## Requests
A) From the Nadiya Kollappetta Rathri article below, list the people who are murdered on the train.
B) In the Nadiya Kollappetta Rathri article below, what is the name of the train where the murders take place?

## Text excerpt
☆ ☆ ☆ ☆ ☆ ☆ ☆

- Directed by: K. Madhu
- Written by: A. K. Sajan
- Produced by: K. Madhu
- Starring: Suresh Gopi Kavya Madhavan Siddique
- Cinematography: Anandakuttan
- Edited by: P. C. Mohanan Vineeth Mohanan
- Music by: Rajamani
- Production company: Dream productions
- Release date: 27 July 2007;
- Running time: 160 minutes
- Country: India
- Language: Malayalam

= Nadiya Kollappetta Rathri =

Nadiya Kollappetta Rathri (English: Night of Nadiya's Murder) is a 2007 Indian Malayalam-language thriller film by K. Madhu starring Suresh Gopi and Kavya Madhavan in lead roles. The film's plot is inspired by the 2007 Thai movie Alone which itself is loosely based on Agatha Christie's novel Elephants Can Remember.

==Plot==
Internationally famous Indian sharp shooter Nadiya Mether, famous dancer Thulasimani, and television reporter Shreya Maria are all murdered in the same car on the Sauparnika Express between Chennai and Mangalore.

The other occupants in the car were: actress Priya Rose with her mother Rajamma and father; four doctors traveling together; Tamil Novelist Seetharaman; Palakkad Railway Police Superintendent  Alexander Chempadan; Madhavan Master, his wife and their mentally unstable son Balu; the conductor; and the steward. As the train reaches Madukarai station, Nadiya is discovered and one of the doctors reports that Balu is holding a scalpel. Shreya is missing only to be later found dead beside the tracks near the city of Salem. Thulasimani is found hanging from the ceiling of her compartment which was locked from the inside. Investigators fail to solve the mystery and the case is turned over to DIG Sharafuddeen Taramasi, an IPS officer of the Tamil Nadu Cadre, presently posted as chief of the specialized unit for dealing with unsolved crimes and emergencies in railways, the Railway Anti-Criminal Task Force (RACT).

The conductor tells Sharafuddeen about seeing an additional passenger that night—Lakkidi Manikandan, a killer disguised as a police constable. After intense questioning Mani admits killing the reporter. She was tailing Superintendent Chempadan who was smuggling gold. Shreya followed him onto the train and into the car. However, Alexender had overheard Shreya on her mobile and had looked at her identity card. He arranged for Mani to board and throw her off the train near Salem, killing her.

Sharafuddeen examines Balu during drug-enhanced hypnosis. Balu recalls leaving his compartment to meet Priya, his crush from college. He finds Nadiya stabbed and the scalpel left behind. Balu picked it up just as the doctor saw him.

☆ ☆ ☆ ☆ ☆ ☆ ☆

## Data excerpts
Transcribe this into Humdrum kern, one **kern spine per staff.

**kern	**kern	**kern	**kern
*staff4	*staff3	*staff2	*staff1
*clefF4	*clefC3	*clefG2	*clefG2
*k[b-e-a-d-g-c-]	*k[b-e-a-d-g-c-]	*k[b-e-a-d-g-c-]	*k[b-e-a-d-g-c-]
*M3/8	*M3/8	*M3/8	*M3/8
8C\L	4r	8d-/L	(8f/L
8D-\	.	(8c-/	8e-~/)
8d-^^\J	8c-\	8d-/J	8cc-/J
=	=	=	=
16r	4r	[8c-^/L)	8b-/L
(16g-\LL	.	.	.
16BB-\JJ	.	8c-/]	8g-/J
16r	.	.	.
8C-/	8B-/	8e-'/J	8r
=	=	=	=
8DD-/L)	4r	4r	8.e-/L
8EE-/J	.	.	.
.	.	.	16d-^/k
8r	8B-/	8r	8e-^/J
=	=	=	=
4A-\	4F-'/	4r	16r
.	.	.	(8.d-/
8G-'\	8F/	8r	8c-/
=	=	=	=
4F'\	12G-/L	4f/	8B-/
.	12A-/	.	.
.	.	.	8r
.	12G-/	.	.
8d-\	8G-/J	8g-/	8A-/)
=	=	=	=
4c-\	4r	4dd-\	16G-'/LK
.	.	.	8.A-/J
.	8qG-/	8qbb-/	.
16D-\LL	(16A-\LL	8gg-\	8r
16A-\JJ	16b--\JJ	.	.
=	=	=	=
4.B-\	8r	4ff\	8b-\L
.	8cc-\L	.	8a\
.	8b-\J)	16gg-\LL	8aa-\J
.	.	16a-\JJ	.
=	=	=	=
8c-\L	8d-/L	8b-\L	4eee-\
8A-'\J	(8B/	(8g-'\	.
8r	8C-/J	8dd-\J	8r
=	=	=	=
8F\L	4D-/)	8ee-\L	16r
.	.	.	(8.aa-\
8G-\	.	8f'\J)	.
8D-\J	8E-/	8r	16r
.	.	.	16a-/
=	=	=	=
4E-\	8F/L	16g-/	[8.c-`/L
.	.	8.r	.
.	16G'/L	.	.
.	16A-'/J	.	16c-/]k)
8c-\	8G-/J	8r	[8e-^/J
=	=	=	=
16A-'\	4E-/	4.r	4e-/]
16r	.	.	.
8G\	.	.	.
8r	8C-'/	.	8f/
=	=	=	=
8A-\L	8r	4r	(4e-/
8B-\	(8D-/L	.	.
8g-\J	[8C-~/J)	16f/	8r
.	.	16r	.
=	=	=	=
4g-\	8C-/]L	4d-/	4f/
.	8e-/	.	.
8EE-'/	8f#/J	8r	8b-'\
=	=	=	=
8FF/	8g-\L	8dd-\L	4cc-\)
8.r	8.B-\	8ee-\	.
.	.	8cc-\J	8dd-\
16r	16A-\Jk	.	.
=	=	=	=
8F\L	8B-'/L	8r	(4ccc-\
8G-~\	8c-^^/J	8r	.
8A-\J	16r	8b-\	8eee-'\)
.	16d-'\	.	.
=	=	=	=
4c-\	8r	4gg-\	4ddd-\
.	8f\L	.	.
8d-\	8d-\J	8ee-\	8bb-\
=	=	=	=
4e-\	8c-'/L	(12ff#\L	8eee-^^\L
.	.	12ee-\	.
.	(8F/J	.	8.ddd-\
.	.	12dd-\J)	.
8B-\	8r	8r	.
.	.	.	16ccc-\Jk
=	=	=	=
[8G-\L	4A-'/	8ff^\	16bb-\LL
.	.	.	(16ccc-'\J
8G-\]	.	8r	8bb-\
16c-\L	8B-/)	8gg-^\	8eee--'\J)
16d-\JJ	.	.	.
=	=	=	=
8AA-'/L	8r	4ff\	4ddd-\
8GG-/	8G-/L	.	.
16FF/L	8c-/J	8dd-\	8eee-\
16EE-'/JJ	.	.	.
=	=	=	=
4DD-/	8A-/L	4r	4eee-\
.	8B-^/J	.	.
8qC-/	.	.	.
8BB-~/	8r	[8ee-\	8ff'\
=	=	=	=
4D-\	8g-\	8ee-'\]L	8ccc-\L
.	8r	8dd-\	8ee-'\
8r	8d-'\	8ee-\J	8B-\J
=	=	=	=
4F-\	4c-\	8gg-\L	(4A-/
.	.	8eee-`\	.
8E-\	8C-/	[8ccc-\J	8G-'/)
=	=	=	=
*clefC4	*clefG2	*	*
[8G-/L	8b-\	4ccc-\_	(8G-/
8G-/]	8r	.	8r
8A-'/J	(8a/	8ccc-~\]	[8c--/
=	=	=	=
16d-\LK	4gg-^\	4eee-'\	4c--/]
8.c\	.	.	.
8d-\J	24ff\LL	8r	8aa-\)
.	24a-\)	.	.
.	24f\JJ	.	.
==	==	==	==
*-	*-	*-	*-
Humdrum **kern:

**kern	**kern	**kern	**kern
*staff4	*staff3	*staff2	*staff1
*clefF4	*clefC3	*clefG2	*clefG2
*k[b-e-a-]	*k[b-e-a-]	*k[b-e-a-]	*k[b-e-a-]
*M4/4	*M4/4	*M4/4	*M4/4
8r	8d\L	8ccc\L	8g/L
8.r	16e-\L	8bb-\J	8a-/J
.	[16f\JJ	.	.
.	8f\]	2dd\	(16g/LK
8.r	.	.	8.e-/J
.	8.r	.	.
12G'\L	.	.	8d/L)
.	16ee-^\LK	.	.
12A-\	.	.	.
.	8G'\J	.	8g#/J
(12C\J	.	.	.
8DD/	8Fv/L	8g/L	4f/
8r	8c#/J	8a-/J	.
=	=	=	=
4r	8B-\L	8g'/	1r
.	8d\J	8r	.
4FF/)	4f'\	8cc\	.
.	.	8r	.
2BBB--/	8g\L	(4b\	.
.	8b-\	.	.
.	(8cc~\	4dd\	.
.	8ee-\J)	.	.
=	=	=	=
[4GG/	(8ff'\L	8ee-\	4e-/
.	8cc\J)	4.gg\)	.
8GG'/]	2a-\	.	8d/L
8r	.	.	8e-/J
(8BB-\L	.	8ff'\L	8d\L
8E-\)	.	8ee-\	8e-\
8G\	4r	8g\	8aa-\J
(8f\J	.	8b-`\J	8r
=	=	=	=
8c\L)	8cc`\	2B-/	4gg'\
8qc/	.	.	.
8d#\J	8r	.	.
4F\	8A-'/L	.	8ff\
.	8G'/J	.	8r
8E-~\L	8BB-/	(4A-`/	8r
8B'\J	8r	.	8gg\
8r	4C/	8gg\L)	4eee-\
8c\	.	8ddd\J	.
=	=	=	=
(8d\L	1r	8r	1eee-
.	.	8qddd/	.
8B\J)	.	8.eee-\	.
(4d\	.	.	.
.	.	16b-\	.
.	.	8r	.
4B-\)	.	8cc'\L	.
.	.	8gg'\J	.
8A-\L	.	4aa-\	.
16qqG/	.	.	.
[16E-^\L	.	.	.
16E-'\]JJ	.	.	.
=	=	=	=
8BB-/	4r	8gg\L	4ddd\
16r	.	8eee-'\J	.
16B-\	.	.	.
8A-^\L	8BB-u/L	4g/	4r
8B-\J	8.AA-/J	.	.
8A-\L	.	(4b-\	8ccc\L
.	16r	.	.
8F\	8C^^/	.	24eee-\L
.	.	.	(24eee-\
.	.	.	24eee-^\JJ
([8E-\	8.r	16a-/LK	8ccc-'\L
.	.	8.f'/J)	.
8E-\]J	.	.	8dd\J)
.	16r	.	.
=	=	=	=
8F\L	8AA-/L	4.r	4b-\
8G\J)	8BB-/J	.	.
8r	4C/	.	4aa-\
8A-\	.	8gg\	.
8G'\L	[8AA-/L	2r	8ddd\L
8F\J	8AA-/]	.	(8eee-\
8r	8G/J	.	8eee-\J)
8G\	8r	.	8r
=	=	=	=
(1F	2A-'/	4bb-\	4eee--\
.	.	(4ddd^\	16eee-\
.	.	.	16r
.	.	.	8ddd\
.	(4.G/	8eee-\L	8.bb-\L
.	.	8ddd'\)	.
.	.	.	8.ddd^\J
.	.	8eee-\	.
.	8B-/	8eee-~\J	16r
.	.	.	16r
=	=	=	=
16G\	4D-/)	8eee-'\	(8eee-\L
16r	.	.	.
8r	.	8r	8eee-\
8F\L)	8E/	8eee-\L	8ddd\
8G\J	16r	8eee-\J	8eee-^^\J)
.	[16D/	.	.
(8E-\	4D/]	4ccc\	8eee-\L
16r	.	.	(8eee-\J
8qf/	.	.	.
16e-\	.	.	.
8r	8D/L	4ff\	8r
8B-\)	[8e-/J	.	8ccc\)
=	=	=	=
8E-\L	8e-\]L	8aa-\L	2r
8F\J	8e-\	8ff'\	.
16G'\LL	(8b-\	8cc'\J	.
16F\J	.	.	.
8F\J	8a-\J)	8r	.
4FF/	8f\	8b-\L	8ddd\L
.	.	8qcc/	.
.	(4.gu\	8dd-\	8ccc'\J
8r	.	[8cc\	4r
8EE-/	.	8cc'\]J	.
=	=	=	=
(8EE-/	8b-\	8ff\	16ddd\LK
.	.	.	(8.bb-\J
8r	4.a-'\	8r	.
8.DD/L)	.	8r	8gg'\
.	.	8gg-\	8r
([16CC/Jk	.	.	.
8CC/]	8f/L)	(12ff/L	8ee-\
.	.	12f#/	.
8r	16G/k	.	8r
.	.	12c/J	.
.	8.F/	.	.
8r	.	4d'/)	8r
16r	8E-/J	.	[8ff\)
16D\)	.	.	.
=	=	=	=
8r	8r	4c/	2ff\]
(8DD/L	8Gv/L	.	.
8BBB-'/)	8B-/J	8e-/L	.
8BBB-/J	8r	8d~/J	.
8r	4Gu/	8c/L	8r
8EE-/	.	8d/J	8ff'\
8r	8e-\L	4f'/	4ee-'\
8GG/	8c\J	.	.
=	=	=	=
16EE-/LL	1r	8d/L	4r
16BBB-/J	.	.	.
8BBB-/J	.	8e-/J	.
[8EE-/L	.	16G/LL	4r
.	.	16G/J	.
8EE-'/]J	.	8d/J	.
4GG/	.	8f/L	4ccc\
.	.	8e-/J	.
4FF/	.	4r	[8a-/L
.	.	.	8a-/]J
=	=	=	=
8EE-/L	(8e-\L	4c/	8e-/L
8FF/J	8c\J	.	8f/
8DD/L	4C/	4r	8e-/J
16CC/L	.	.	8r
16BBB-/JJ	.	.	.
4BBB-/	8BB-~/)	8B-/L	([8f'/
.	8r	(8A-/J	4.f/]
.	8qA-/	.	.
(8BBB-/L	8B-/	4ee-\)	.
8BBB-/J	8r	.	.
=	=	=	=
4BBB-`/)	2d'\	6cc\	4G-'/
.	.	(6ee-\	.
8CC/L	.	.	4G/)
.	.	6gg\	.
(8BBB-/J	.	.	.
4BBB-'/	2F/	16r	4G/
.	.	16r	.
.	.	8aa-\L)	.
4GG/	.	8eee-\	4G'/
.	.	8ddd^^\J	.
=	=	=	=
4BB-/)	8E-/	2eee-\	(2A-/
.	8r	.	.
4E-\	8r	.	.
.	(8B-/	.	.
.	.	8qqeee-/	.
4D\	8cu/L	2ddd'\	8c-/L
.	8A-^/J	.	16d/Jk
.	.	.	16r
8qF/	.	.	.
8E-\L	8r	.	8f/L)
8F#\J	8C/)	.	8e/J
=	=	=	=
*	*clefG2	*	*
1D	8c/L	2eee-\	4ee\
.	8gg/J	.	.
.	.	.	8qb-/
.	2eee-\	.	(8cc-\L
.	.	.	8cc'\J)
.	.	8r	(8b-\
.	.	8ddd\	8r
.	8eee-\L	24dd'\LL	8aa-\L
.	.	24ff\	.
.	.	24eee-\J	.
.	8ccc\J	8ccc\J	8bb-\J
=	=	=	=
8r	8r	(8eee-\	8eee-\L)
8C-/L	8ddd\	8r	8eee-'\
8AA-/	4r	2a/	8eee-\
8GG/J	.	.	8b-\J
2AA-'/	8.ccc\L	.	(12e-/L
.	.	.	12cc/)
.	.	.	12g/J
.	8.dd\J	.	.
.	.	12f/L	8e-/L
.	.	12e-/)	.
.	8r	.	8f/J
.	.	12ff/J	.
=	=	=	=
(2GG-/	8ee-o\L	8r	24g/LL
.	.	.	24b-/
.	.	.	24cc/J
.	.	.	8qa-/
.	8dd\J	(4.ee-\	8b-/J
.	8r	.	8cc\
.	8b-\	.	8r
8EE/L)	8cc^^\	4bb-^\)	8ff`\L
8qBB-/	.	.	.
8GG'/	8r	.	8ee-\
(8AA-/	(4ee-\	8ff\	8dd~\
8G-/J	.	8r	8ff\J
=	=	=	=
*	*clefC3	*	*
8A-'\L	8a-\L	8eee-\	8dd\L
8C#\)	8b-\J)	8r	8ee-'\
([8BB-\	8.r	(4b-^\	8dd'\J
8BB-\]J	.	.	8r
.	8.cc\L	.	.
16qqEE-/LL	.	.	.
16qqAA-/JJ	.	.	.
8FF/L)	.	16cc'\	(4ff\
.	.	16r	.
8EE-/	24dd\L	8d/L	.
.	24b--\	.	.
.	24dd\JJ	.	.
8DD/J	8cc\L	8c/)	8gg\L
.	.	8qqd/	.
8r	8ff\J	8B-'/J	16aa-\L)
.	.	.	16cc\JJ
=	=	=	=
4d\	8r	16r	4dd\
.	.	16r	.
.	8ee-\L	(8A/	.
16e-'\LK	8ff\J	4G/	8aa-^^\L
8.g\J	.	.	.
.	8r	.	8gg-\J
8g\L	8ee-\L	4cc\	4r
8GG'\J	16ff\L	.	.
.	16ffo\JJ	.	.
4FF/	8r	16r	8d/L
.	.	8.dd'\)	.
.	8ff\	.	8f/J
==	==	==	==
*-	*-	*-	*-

☆ ☆ ☆ ☆ ☆ ☆ ☆

## Answers
A)
- Nadiya Mether
- Thulasimani
- Shreya Maria

B) The Sauparnika Express.